Aging Population and Aging Firms

Hugo Hopenhayn

Hugo Hopenhayn

By Hugo Hopenhayn

During the last 40 years, the US economy has been experiencing a series of trends that have captured the attention of economists, public policy, and media. Firstly, there has been a sharp decline in the rate of growth of labor force, following a similar decline in fertility rates. Secondly, there has been a decline in the rate of entry and exit of new businesses and a subsequent aging of the population of firms. Finally, there has been a steady increase in average firm size and concentration and a decline in labor share.

In the paper “From Population Growth to Firm Demographics: Implications for Concentration, Entrepreneurship and the Labor Share”, Professor Hopenhayn and his coauthors Julian Neira and Rish Singhania, provide a unified account of these trends, considering the role of population growth and firm demographics.

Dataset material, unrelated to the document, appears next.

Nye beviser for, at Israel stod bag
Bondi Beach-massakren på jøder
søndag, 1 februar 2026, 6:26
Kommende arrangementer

The analysis in the paper begins by highlighting the importance of changing firm

demographics as a driving force to explain these aggregate trends. The mass of US firms has been aging. While in the mid 80’s firms over ten years old accounted for 30% of the total population of firms, the share steadily climbed to reach 50% by 2015. What are the consequences of firm aging?

Firms size is increasing in age, that is a fact that holds not only for US firms but overall. The average size of a firm that is between 20 and 25 years of age is over four times as large as the average size of an entrant. Same holds for concentration, where the average increases with the age of a cohort. As a result, the aging of firms results in higher average firm size and concentration. As the paper shows, had it not been for firm aging, employment concentration would have, if anything, declined. Similarly, older firms have considerably lower exit rates than younger ones. The process of aging also explains most of the observed decline in exit rates.

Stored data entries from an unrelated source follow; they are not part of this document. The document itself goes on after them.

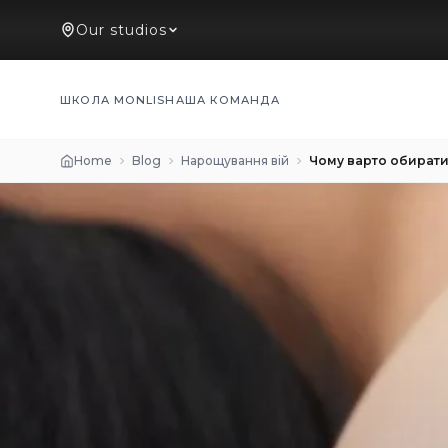
Our studios
ШКОЛА MONLIS
НАША КОМАНДА
Home
Blog
Нарощування вій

So why have firms aged? The rate at which firms are created is directly related to the growth of labor force, as labor is one of the most important inputs of firms. This holds true in the aggregate data for the US but also when comparing population and firm dynamics across counties in the US, as shown in a recent paper by Pugsley and Sahin (2018). So the aging of population slows down the growth rate of labor force and thus new firm creation. This starts a gradual process of aging of firms which leads to the increase in average firm size and average concentration.

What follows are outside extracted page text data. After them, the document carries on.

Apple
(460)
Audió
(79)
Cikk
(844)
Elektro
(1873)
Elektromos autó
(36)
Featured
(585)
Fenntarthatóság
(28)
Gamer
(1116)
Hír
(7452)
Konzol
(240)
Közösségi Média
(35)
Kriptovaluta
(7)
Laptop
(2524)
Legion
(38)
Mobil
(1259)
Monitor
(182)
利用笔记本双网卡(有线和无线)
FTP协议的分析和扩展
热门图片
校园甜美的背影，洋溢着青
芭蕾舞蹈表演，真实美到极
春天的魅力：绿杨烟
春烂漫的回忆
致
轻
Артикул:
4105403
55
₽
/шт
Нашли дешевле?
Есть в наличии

The fall in the growth of the labor force has been quite dramatic. While in the late 70’s it was growing at 2.5% per year, it is currently down to 0.5% per year. This drop has two sources. First, the US has followed the declining trend in fertility rates observed in most developed economies. Secondly, the US experienced an unusual growth in fertility rates in the postwar period, what is known as the baby boom. As a result, labor force growth followed an increasing trend that peaked in the mid 70’s. The following decline is explained by the drop in fertility and the progressive retirement of the baby boomers . Professor

Hopenhayn and coauthors find that these two factors jointly account for almost all the decline in entry rates and the subsequent aging of firms.